#### Consegna
Per favore, riscrivi il brano su Kubrick partendo da "24 nov 2011" e terminando con "attrazione e riflessione.", e sostituisci "eccentrico" con "stravagante".

#### Brano proposto
Su un regista che non lascia nulla al caso, il libro si sofferma molto non solo sugli aspetti tecnici della pellicola, ma anche sulla sua portata filosofica, sociologica, oltre che psicologica. Un film sfuggente, fantastico, spiazzante: tutti i requisiti per ottenere un cinema capolavoro.

24 nov 2011

Stanley Kubrick - Bill Krohn


"Dei grandi riferimenti che hanno accompagnato il giovane Kubrick - due grandi guerre e la Shoa, l'America e l'Europa, il giudaismo, la fotografia, il gioco degli scacchi - il più plasmante è senza dubbio quest'ultimo. Come molti grandi registi, Stanley Kubrick era un tipo davvero eccentrico, come lo sono i campioni di scacchi".

Scopo dichiarato della monografia è di mostrare come Kubrick, il geniale cineasta scomparso nel 1999, sia ancora vivo. La sua figura e la sua opera restano epocali, mentre la loro enigmaticità non manca di suscitare attrazione e riflessione.

#### Voci registrate
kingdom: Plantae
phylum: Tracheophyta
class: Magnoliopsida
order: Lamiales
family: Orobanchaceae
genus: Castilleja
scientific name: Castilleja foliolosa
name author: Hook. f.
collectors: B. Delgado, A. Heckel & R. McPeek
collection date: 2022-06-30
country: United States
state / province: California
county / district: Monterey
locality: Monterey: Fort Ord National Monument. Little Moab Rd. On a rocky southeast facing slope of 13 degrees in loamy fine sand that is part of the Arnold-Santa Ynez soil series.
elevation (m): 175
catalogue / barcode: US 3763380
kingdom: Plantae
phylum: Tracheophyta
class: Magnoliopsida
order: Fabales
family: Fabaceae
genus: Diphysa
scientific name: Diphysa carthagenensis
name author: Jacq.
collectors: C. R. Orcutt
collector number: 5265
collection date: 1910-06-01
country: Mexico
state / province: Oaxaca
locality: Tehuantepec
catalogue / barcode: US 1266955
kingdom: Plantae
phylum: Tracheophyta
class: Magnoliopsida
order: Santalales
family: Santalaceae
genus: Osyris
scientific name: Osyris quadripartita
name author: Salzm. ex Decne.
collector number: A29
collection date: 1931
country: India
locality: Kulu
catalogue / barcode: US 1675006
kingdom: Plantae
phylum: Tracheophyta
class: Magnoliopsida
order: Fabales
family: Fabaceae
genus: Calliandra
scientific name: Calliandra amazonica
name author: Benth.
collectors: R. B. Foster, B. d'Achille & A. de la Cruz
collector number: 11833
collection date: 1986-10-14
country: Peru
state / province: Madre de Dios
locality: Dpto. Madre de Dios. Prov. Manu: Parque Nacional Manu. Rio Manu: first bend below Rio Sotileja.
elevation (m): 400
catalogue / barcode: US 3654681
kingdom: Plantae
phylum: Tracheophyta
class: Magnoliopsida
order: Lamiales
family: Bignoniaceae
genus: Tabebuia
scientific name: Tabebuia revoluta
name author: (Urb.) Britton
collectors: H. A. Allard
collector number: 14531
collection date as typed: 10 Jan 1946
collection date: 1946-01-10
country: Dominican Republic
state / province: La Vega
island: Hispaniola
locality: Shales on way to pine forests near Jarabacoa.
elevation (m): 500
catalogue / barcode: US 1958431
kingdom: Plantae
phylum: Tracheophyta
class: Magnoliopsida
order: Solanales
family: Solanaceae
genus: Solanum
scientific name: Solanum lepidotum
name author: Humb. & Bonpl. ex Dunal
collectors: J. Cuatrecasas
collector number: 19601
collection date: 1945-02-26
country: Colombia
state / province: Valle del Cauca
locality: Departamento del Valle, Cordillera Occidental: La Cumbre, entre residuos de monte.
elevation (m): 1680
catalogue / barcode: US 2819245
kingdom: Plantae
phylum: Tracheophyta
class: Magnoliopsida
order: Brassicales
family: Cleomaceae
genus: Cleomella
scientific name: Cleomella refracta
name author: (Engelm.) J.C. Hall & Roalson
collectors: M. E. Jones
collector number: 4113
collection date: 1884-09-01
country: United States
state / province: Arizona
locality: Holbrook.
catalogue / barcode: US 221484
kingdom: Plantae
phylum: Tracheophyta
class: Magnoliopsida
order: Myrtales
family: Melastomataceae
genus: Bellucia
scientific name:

#### Risposta
24 nov 2011

Stanley Kubrick - Bill Krohn


"Dei grandi riferimenti che hanno accompagnato il giovane Kubrick - due grandi guerre e la Shoa, l'America e l'Europa, il giudaismo, la fotografia, il gioco degli scacchi - il più plasmante è senza dubbio quest'ultimo. Come molti grandi registi, Stanley Kubrick era un tipo davvero stravagante, come lo sono i campioni di scacchi".

Scopo dichiarato della monografia è di mostrare come Kubrick, il geniale cineasta scomparso nel 1999, sia ancora vivo. La sua figura e la sua opera restano epocali, mentre la loro enigmaticità non manca di suscitare attrazione e riflessione.